Open yihong1120 opened 9 months ago

yihong1120 commented 9 months ago

Dear ocrs Contributors,

I hope this message finds you well. I've recently come across your OCR project and am thoroughly impressed with the vision and progress of ocrs. The use of machine learning to enhance OCR capabilities and the commitment to open datasets is commendable.

As a developer with a keen interest in OCR technologies, I have a couple of queries that I hope you might be able to address:

  1. Python Support: Given the extensive use of Python in the data science and machine learning communities, I was curious to know if there are any plans to introduce a Python version of ocrs. A Python API could significantly increase the accessibility of ocrs to a broader audience and facilitate integration into existing Python-based workflows. Are there any roadmaps or discussions around this that you could share?

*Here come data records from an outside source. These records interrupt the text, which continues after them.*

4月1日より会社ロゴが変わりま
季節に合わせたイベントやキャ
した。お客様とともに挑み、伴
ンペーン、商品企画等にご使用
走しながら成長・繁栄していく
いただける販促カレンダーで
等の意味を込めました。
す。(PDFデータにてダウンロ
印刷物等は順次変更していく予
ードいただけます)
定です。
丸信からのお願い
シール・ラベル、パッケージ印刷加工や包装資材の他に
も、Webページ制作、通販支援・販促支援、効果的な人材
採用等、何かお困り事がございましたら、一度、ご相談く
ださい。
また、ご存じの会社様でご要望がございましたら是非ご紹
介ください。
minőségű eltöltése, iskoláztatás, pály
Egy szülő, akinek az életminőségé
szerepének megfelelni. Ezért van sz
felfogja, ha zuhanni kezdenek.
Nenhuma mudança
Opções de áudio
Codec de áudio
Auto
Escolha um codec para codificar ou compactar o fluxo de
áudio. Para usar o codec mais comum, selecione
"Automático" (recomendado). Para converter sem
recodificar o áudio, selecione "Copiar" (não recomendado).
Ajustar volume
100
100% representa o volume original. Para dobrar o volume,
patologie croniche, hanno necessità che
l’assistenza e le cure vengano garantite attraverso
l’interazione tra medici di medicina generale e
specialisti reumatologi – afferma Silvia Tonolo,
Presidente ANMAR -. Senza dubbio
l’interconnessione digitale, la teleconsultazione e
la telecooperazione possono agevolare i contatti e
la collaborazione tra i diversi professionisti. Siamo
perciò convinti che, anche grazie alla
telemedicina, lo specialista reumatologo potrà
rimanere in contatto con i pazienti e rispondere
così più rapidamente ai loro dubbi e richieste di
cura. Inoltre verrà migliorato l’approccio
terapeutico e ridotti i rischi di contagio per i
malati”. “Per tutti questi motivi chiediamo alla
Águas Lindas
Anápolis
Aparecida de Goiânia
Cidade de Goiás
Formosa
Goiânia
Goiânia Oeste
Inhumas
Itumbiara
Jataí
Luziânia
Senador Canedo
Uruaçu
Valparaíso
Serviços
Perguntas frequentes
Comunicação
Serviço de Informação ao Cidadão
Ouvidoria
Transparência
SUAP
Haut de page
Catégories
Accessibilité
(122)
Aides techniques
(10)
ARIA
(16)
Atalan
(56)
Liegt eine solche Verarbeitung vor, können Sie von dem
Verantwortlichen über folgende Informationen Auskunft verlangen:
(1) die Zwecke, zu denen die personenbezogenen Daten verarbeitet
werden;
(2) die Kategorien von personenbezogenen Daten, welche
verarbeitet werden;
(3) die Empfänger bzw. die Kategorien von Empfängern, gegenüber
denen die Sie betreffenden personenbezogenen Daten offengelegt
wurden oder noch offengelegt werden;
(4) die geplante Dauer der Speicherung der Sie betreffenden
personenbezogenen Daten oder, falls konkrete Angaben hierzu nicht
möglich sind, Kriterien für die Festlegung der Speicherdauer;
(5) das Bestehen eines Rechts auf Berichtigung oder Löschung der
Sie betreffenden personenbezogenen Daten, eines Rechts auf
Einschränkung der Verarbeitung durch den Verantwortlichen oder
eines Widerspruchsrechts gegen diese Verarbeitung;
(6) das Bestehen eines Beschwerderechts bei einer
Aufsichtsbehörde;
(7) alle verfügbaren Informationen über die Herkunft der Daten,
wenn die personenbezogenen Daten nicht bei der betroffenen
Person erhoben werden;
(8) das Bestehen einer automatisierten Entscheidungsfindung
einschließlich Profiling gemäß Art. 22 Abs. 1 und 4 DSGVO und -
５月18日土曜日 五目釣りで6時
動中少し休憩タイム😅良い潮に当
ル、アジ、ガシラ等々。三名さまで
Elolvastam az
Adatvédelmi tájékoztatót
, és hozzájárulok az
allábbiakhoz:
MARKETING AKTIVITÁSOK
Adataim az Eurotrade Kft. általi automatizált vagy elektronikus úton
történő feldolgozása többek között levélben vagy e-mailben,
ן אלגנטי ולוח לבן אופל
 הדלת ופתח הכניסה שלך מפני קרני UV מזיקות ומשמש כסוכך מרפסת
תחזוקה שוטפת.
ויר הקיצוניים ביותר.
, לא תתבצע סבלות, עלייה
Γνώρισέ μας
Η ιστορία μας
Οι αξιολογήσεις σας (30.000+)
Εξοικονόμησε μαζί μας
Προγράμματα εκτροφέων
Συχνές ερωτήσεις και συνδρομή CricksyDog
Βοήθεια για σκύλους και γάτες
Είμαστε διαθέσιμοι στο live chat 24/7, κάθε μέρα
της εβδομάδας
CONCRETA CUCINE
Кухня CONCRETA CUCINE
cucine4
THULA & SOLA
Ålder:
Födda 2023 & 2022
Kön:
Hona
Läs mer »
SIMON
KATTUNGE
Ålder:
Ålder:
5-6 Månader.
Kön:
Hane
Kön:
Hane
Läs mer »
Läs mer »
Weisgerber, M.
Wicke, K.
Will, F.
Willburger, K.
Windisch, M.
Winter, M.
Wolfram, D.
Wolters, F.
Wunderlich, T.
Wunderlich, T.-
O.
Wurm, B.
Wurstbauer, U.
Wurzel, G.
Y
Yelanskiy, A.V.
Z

  2. Training Models: I am eager to learn more about the neural network models that ocrs utilises. Specifically, which model architectures have been employed for the OCR tasks? Are these models based on any well-known architectures such as CNNs, RNNs, or Transformers? Furthermore, could you provide insights into the datasets used for training these models? Understanding the models' underpinnings would be incredibly beneficial for potential contributors and users looking to gauge the engine's capabilities and limitations.

I appreciate the time and effort that goes into maintaining and developing such an ambitious project. Thank you for considering my queries, and I look forward to any information you can provide.

Best regards, yihong1120

robertknight commented 9 months ago

I was curious to know if there are any plans to introduce a Python version of ocrs

Yes, bindings to support use in other languages is planned. Python and JS would be near the top of the list. See also https://github.com/robertknight/ocrs/issues/2.

I am eager to learn more about the neural network models that ocrs utilises. Specifically, which model architectures have been employed for the OCR tasks?

There are more details on the model architecture and training dataset in the ocrs-models repository's README. In short, text detection uses a CNN (U-Net type architecture) to produce a text/not-text binary mask and recognition is a CNN followed by RNN. Note the documentation in this repo is limited and I'm planning on expanding it soon.